THE PROBLEM: The whole listing below should be printed again exactly, with no images.
====== MATERIAL PROVIDED ======
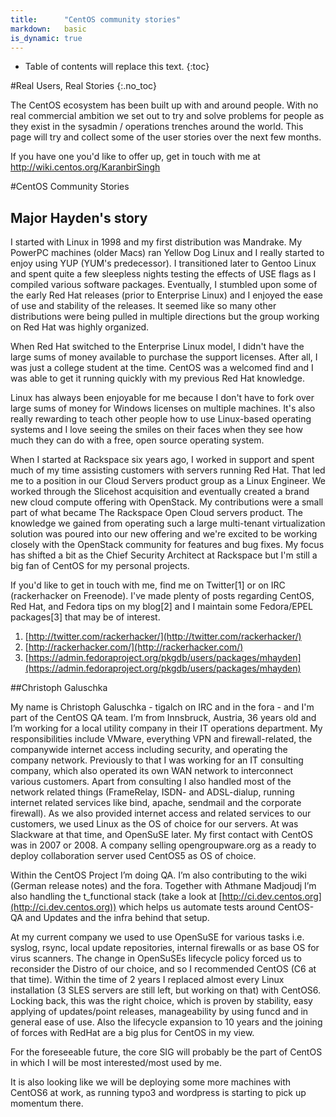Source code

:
 ```yaml
---
title:      "CentOS community stories"
markdown:   basic
is_dynamic: true
---
```

* Table of contents will replace this text.
{:toc}

#Real Users, Real Stories
{:.no_toc}

The CentOS ecosystem has been built up with and around people. With no real commercial ambition we set out to try and solve problems for people as they exist in the sysadmin / operations trenches around the world. This page will try and collect some of the user stories over the next few months. 

If you have one you'd like to offer up, get in touch with me at http://wiki.centos.org/KaranbirSingh



#CentOS Community Stories

## Major Hayden's story

I started with Linux in 1998 and my first distribution was Mandrake. My 
PowerPC machines (older Macs) ran Yellow Dog Linux and I really started 
to enjoy using YUP (YUM's predecessor).  I transitioned later to Gentoo 
Linux and spent quite a few sleepless nights testing the effects of USE 
flags as I compiled various software packages. Eventually, I stumbled 
upon some of the early Red Hat releases (prior to Enterprise Linux) and 
I enjoyed the ease of use and stability of the releases.  It seemed like 
so many other distributions were being pulled in multiple directions but 
the group working on Red Hat was highly organized.

When Red Hat switched to the Enterprise Linux model, I didn't have the 
large sums of money available to purchase the support licenses.  After 
all, I was just a college student at the time.  CentOS was a welcomed 
find and I was able to get it running quickly with my previous Red Hat 
knowledge.

Linux has always been enjoyable for me because I don't have to fork over 
large sums of money for Windows licenses on multiple machines. It's also 
really rewarding to teach other people how to use Linux-based operating 
systems and I love seeing the smiles on their faces when they see how 
much they can do with a free, open source operating system.

When I started at Rackspace six years ago, I worked in support and spent 
much of my time assisting customers with servers running Red Hat.  That 
led me to a position in our Cloud Servers product group as a Linux 
Engineer.  We worked through the Slicehost acquisition and eventually 
created a brand new cloud compute offering with OpenStack.  My 
contributions were a small part of what became The Rackspace Open Cloud 
servers product.  The knowledge we gained from operating such a large 
multi-tenant virtualization solution was poured into our new offering 
and we're excited to be working closely with the OpenStack community for 
features and bug fixes.  My focus has shifted a bit as the Chief 
Security Architect at Rackspace but I'm still a big fan of CentOS for my 
personal projects.

If you'd like to get in touch with me, find me on Twitter[1] or on IRC 
(rackerhacker on Freenode).  I've made plenty of posts regarding CentOS, 
Red Hat, and Fedora tips on my blog[2] and I maintain some Fedora/EPEL 
packages[3] that may be of interest.

1.  [http://twitter.com/rackerhacker/](http://twitter.com/rackerhacker/)
2.  [http://rackerhacker.com/](http://rackerhacker.com/)
3.  [https://admin.fedoraproject.org/pkgdb/users/packages/mhayden](https://admin.fedoraproject.org/pkgdb/users/packages/mhayden)

##Christoph Galuschka

My name is Christoph Galuschka - tigalch on IRC and in the fora - and I'm part of the CentOS QA team. I’m from Innsbruck, Austria, 36 years old and I’m working for a local utility company in their IT operations department. My responsibilities include VMware, everything VPN and firewall-related, the companywide internet access including security, and operating the company network. Previously to that I was working for an IT consulting company, which also operated its own WAN network to interconnect various customers. Apart from consulting I also handled most of the network related things (FrameRelay, ISDN- and ADSL-dialup, running internet related services like bind, apache, sendmail and the corporate firewall). As we also provided internet access and related services to our customers, we used Linux as the OS of choice for our servers. At was Slackware at that time, and OpenSuSE later. My first contact with CentOS was in 2007 or 2008. A company selling opengroupware.org as a ready to deploy collaboration server used CentOS5 as OS of choice.

Within the CentOS Project I’m doing QA. I’m also contributing to the wiki (German release notes) and the fora. Together with Athmane Madjoudj I’m also handling the t_functional stack (take a look at [http://ci.dev.centos.org](http://ci.dev.centos.org)) which helps us automate tests around CentOS-QA and Updates and the infra behind that setup.

At my current company we used to use OpenSuSE for various tasks i.e. syslog, rsync, local update repositories, internal firewalls or as base OS for virus scanners. The change in OpenSuSEs lifecycle policy forced us to reconsider the Distro of our choice, and so I recommended CentOS (C6 at that time). Within the time of 2 years I replaced almost every Linux installation (3 SLES servers are still left, but working on that) with CentOS6. Locking back, this was the right choice, which is proven by stability, easy applying of updates/point releases, manageability by using funcd and in general ease of use. Also the lifecycle expansion to 10 years and the joining of forces with RedHat are a big plus for CentOS in my view.

For the foreseeable future, the core SIG will probably be the part of CentOS in which I will be most interested/most used by me.

It is also looking like we will be deploying some more machines with CentOS6 at work, as running typo3 and wordpress is starting to pick up momentum there.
======
EXERCISE ANSWER:
Source code

:
 ```yaml
---
title:      "CentOS community stories"
markdown:   basic
is_dynamic: true
---
```

* Table of contents will replace this text.
{:toc}

#Real Users, Real Stories
{:.no_toc}

The CentOS ecosystem has been built up with and around people. With no real commercial ambition we set out to try and solve problems for people as they exist in the sysadmin / operations trenches around the world. This page will try and collect some of the user stories over the next few months. 

If you have one you'd like to offer up, get in touch with me at http://wiki.centos.org/KaranbirSingh



#CentOS Community Stories

## Major Hayden's story

I started with Linux in 1998 and my first distribution was Mandrake. My 
PowerPC machines (older Macs) ran Yellow Dog Linux and I really started 
to enjoy using YUP (YUM's predecessor).  I transitioned later to Gentoo 
Linux and spent quite a few sleepless nights testing the effects of USE 
flags as I compiled various software packages. Eventually, I stumbled 
upon some of the early Red Hat releases (prior to Enterprise Linux) and 
I enjoyed the ease of use and stability of the releases.  It seemed like 
so many other distributions were being pulled in multiple directions but 
the group working on Red Hat was highly organized.

When Red Hat switched to the Enterprise Linux model, I didn't have the 
large sums of money available to purchase the support licenses.  After 
all, I was just a college student at the time.  CentOS was a welcomed 
find and I was able to get it running quickly with my previous Red Hat 
knowledge.

Linux has always been enjoyable for me because I don't have to fork over 
large sums of money for Windows licenses on multiple machines. It's also 
really rewarding to teach other people how to use Linux-based operating 
systems and I love seeing the smiles on their faces when they see how 
much they can do with a free, open source operating system.

When I started at Rackspace six years ago, I worked in support and spent 
much of my time assisting customers with servers running Red Hat.  That 
led me to a position in our Cloud Servers product group as a Linux 
Engineer.  We worked through the Slicehost acquisition and eventually 
created a brand new cloud compute offering with OpenStack.  My 
contributions were a small part of what became The Rackspace Open Cloud 
servers product.  The knowledge we gained from operating such a large 
multi-tenant virtualization solution was poured into our new offering 
and we're excited to be working closely with the OpenStack community for 
features and bug fixes.  My focus has shifted a bit as the Chief 
Security Architect at Rackspace but I'm still a big fan of CentOS for my 
personal projects.

If you'd like to get in touch with me, find me on Twitter[1] or on IRC 
(rackerhacker on Freenode).  I've made plenty of posts regarding CentOS, 
Red Hat, and Fedora tips on my blog[2] and I maintain some Fedora/EPEL 
packages[3] that may be of interest.

1.  [http://twitter.com/rackerhacker/](http://twitter.com/rackerhacker/)
2.  [http://rackerhacker.com/](http://rackerhacker.com/)
3.  [https://admin.fedoraproject.org/pkgdb/users/packages/mhayden](https://admin.fedoraproject.org/pkgdb/users/packages/mhayden)

##Christoph Galuschka

My name is Christoph Galuschka - tigalch on IRC and in the fora - and I'm part of the CentOS QA team. I’m from Innsbruck, Austria, 36 years old and I’m working for a local utility company in their IT operations department. My responsibilities include VMware, everything VPN and firewall-related, the companywide internet access including security, and operating the company network. Previously to that I was working for an IT consulting company, which also operated its own WAN network to interconnect various customers. Apart from consulting I also handled most of the network related things (FrameRelay, ISDN- and ADSL-dialup, running internet related services like bind, apache, sendmail and the corporate firewall). As we also provided internet access and related services to our customers, we used Linux as the OS of choice for our servers. At was Slackware at that time, and OpenSuSE later. My first contact with CentOS was in 2007 or 2008. A company selling opengroupware.org as a ready to deploy collaboration server used CentOS5 as OS of choice.

Within the CentOS Project I’m doing QA. I’m also contributing to the wiki (German release notes) and the fora. Together with Athmane Madjoudj I’m also handling the t_functional stack (take a look at [http://ci.dev.centos.org](http://ci.dev.centos.org)) which helps us automate tests around CentOS-QA and Updates and the infra behind that setup.

At my current company we used to use OpenSuSE for various tasks i.e. syslog, rsync, local update repositories, internal firewalls or as base OS for virus scanners. The change in OpenSuSEs lifecycle policy forced us to reconsider the Distro of our choice, and so I recommended CentOS (C6 at that time). Within the time of 2 years I replaced almost every Linux installation (3 SLES servers are still left, but working on that) with CentOS6. Locking back, this was the right choice, which is proven by stability, easy applying of updates/point releases, manageability by using funcd and in general ease of use. Also the lifecycle expansion to 10 years and the joining of forces with RedHat are a big plus for CentOS in my view.

For the foreseeable future, the core SIG will probably be the part of CentOS in which I will be most interested/most used by me.

It is also looking like we will be deploying some more machines with CentOS6 at work, as running typo3 and wordpress is starting to pick up momentum there.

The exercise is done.